→ Stored data

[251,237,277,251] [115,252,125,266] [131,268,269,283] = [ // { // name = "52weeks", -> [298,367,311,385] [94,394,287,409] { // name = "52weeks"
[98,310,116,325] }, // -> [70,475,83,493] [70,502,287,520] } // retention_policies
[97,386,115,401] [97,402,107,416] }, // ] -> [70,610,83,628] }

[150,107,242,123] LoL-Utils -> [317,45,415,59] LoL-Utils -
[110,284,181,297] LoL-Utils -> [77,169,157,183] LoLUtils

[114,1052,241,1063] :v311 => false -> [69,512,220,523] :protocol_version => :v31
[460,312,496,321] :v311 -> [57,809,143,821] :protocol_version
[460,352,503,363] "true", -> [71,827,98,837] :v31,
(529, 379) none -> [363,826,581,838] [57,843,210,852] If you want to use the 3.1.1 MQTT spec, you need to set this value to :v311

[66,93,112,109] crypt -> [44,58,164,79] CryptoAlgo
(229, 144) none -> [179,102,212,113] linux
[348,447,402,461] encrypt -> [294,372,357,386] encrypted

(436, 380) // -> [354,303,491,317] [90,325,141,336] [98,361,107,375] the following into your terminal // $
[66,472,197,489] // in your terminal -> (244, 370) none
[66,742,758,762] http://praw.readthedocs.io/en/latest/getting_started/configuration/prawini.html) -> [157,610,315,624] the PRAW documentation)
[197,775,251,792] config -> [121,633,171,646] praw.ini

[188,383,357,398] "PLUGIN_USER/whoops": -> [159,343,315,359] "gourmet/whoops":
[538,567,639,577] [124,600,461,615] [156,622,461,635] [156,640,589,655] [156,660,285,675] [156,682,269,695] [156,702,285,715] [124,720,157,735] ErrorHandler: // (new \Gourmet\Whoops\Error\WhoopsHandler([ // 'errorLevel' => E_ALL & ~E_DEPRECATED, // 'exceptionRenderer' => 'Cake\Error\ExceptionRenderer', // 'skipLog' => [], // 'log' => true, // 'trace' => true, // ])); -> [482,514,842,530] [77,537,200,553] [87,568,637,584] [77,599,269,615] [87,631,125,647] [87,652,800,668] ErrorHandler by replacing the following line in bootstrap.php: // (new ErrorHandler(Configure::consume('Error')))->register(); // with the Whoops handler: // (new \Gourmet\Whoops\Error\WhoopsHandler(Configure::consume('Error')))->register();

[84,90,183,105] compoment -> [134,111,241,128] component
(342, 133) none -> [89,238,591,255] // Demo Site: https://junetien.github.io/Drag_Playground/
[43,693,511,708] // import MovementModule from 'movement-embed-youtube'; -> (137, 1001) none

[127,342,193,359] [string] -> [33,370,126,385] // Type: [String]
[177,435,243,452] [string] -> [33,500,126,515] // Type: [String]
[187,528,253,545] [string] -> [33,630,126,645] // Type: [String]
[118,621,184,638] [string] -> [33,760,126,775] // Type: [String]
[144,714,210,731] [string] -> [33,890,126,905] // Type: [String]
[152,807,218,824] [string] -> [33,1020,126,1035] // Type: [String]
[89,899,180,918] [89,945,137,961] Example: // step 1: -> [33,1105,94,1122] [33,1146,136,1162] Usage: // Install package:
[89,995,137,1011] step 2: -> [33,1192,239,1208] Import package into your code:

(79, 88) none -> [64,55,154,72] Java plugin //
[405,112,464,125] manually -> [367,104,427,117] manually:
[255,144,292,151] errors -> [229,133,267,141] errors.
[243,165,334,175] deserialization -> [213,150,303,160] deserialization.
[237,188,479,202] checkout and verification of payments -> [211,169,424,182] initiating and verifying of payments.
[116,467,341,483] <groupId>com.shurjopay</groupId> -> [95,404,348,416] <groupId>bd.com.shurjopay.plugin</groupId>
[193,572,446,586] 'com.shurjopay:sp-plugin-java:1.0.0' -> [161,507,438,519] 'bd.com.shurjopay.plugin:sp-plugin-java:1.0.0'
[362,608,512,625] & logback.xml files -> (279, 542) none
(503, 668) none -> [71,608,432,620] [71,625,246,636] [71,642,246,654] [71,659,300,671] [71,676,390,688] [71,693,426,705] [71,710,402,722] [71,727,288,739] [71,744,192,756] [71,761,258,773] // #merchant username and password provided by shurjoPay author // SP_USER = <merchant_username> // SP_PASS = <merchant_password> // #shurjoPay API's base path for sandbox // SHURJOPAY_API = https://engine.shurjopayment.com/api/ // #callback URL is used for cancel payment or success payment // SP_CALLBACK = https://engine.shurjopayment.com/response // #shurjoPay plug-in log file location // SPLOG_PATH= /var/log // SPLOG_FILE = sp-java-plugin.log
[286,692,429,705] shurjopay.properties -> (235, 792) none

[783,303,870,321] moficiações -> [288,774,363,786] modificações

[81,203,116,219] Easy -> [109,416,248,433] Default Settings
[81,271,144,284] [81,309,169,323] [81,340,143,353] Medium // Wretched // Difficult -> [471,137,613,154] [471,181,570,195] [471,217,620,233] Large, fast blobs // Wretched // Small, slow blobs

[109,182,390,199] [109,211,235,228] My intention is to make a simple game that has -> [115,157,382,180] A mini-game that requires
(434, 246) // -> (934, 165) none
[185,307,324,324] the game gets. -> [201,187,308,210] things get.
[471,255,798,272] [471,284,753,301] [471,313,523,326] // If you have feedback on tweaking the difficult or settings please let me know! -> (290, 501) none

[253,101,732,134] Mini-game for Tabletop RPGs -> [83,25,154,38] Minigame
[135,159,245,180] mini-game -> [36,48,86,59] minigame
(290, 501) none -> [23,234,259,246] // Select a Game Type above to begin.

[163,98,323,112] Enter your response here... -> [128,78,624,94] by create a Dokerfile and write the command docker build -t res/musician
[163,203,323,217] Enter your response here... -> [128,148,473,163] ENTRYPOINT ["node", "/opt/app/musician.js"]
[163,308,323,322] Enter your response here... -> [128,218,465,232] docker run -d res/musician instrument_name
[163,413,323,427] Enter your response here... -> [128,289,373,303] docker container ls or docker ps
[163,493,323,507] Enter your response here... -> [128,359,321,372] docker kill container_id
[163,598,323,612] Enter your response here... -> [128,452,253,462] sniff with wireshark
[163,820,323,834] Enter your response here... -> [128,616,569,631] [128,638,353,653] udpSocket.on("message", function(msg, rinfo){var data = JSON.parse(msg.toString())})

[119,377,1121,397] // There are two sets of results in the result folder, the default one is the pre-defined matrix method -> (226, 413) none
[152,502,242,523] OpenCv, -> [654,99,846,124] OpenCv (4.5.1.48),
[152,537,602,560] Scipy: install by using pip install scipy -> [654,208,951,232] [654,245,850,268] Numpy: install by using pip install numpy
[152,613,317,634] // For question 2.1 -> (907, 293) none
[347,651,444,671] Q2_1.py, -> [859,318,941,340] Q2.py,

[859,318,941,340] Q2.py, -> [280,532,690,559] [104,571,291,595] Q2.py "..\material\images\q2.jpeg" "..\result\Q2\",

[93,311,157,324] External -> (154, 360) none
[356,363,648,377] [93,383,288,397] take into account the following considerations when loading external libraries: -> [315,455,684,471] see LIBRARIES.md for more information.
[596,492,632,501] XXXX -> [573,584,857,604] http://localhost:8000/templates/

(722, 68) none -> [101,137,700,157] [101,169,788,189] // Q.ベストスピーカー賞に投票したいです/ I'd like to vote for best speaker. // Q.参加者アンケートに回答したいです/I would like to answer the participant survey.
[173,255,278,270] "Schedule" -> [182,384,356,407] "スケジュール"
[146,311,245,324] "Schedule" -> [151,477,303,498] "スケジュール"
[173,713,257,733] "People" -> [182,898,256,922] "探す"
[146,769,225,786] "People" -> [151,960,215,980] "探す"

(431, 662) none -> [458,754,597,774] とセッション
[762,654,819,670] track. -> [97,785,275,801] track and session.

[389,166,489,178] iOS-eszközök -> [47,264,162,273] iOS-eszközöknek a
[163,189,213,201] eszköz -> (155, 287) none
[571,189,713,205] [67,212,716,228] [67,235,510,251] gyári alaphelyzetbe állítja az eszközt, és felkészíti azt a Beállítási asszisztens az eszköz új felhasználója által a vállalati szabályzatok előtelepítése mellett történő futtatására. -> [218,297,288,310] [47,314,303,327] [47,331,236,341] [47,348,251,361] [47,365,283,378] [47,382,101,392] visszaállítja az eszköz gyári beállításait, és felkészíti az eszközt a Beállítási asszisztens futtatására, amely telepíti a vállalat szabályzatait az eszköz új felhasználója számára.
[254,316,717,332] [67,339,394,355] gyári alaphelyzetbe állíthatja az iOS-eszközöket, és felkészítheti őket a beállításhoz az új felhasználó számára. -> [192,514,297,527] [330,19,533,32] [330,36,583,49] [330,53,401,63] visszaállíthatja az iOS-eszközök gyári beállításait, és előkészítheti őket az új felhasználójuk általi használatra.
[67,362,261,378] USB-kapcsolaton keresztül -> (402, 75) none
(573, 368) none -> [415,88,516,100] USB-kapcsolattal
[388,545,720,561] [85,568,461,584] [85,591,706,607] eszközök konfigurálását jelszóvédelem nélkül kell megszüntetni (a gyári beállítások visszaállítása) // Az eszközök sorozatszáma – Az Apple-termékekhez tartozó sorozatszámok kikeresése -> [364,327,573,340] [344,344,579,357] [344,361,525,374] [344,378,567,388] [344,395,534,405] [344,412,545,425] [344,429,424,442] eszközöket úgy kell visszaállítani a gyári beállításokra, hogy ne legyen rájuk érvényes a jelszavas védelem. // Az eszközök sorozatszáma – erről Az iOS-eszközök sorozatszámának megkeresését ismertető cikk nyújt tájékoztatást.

→ Action item
Write out exactly the lines that fall from the line with "[356,363,648,377] [93,383,288,397] take" to the line with "[571,189,713,205] [67,212,716,228] [67,235,510,251]" in the records above, keeping both ends.

→ Result of the task
[356,363,648,377] [93,383,288,397] take into account the following considerations when loading external libraries: -> [315,455,684,471] see LIBRARIES.md for more information.
[596,492,632,501] XXXX -> [573,584,857,604] http://localhost:8000/templates/

(722, 68) none -> [101,137,700,157] [101,169,788,189] // Q.ベストスピーカー賞に投票したいです/ I'd like to vote for best speaker. // Q.参加者アンケートに回答したいです/I would like to answer the participant survey.
[173,255,278,270] "Schedule" -> [182,384,356,407] "スケジュール"
[146,311,245,324] "Schedule" -> [151,477,303,498] "スケジュール"
[173,713,257,733] "People" -> [182,898,256,922] "探す"
[146,769,225,786] "People" -> [151,960,215,980] "探す"

(431, 662) none -> [458,754,597,774] とセッション
[762,654,819,670] track. -> [97,785,275,801] track and session.

[389,166,489,178] iOS-eszközök -> [47,264,162,273] iOS-eszközöknek a
[163,189,213,201] eszköz -> (155, 287) none
[571,189,713,205] [67,212,716,228] [67,235,510,251] gyári alaphelyzetbe állítja az eszközt, és felkészíti azt a Beállítási asszisztens az eszköz új felhasználója által a vállalati szabályzatok előtelepítése mellett történő futtatására. -> [218,297,288,310] [47,314,303,327] [47,331,236,341] [47,348,251,361] [47,365,283,378] [47,382,101,392] visszaállítja az eszköz gyári beállításait, és felkészíti az eszközt a Beállítási asszisztens futtatására, amely telepíti a vállalat szabályzatait az eszköz új felhasználója számára.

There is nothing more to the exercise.